* What you are asked to do: Drop the images, then output the listing exactly.

* Collected material:

━━━━━━

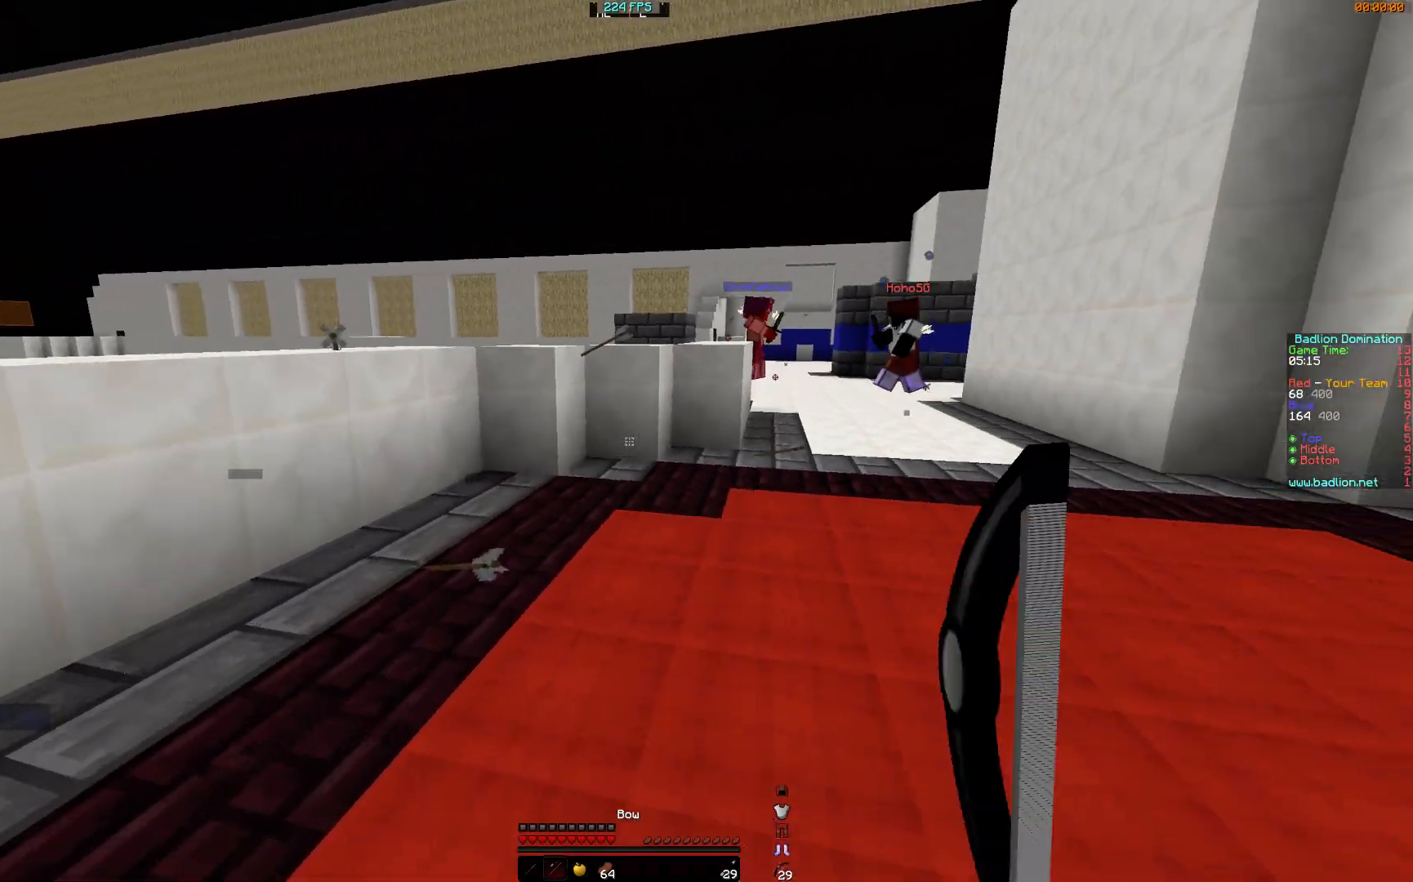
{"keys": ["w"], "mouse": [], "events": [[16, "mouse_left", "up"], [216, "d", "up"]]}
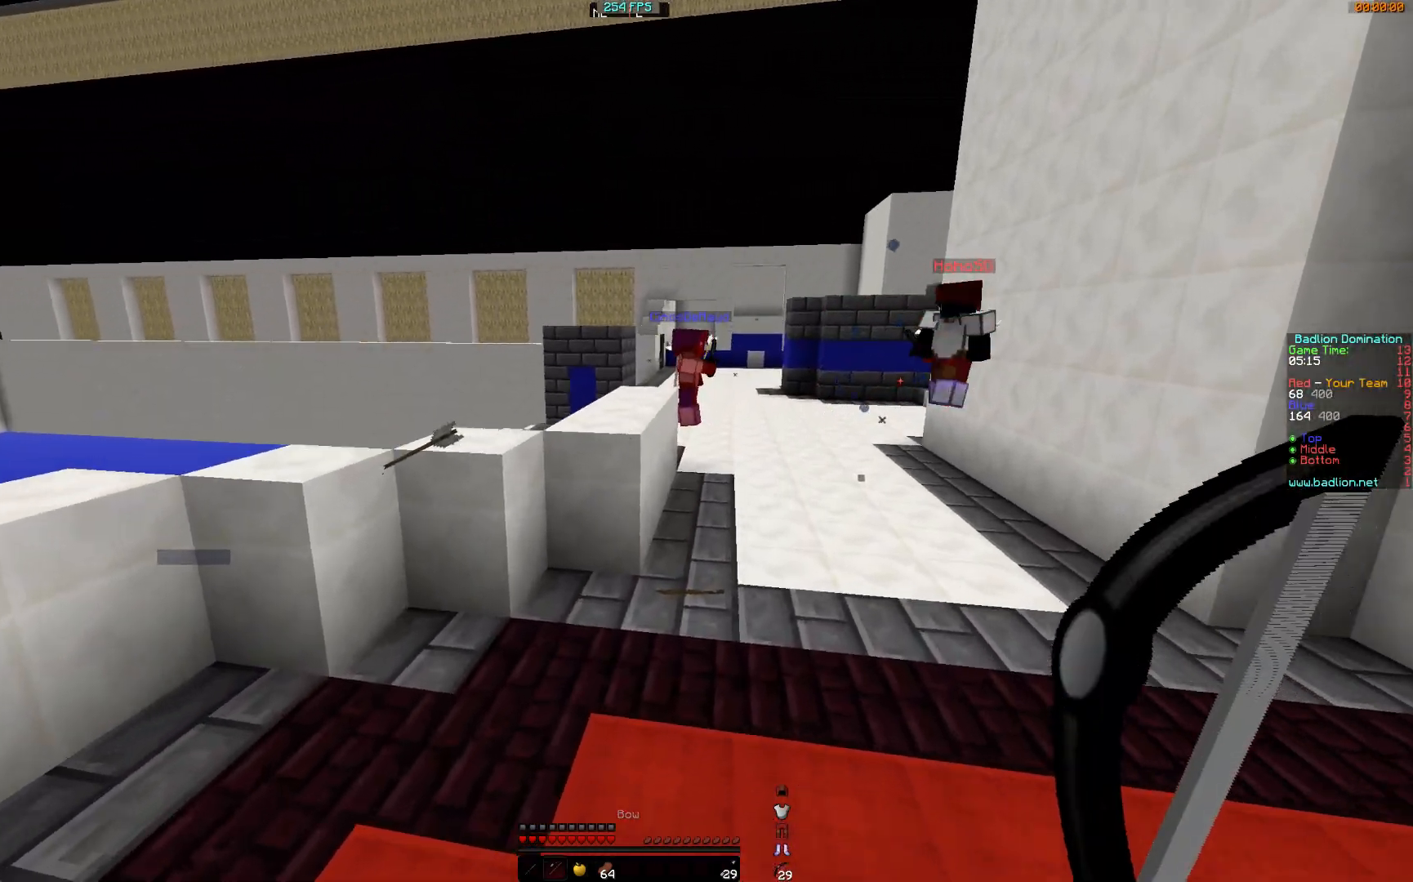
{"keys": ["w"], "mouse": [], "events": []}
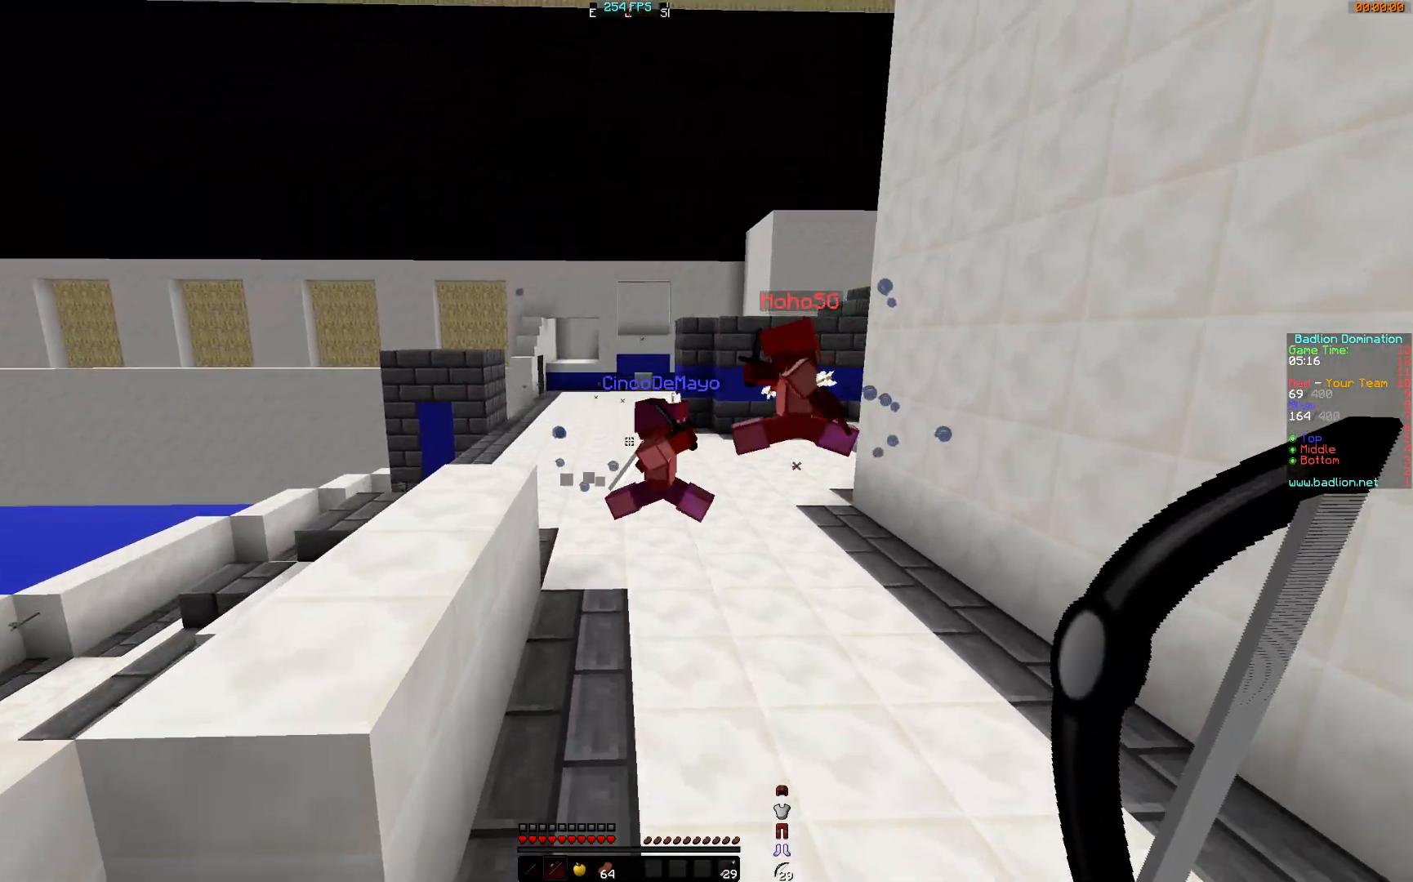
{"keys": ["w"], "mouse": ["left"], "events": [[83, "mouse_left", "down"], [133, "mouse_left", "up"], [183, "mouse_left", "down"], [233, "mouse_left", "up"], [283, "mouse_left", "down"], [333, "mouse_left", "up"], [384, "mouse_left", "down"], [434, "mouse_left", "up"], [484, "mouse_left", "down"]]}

━━━━━━

* Your response:
{"keys": ["w"], "mouse": [], "events": [[16, "mouse_left", "up"], [216, "d", "up"]]}
{"keys": ["w"], "mouse": [], "events": []}
{"keys": ["w"], "mouse": ["left"], "events": [[83, "mouse_left", "down"], [133, "mouse_left", "up"], [183, "mouse_left", "down"], [233, "mouse_left", "up"], [283, "mouse_left", "down"], [333, "mouse_left", "up"], [384, "mouse_left", "down"], [434, "mouse_left", "up"], [484, "mouse_left", "down"]]}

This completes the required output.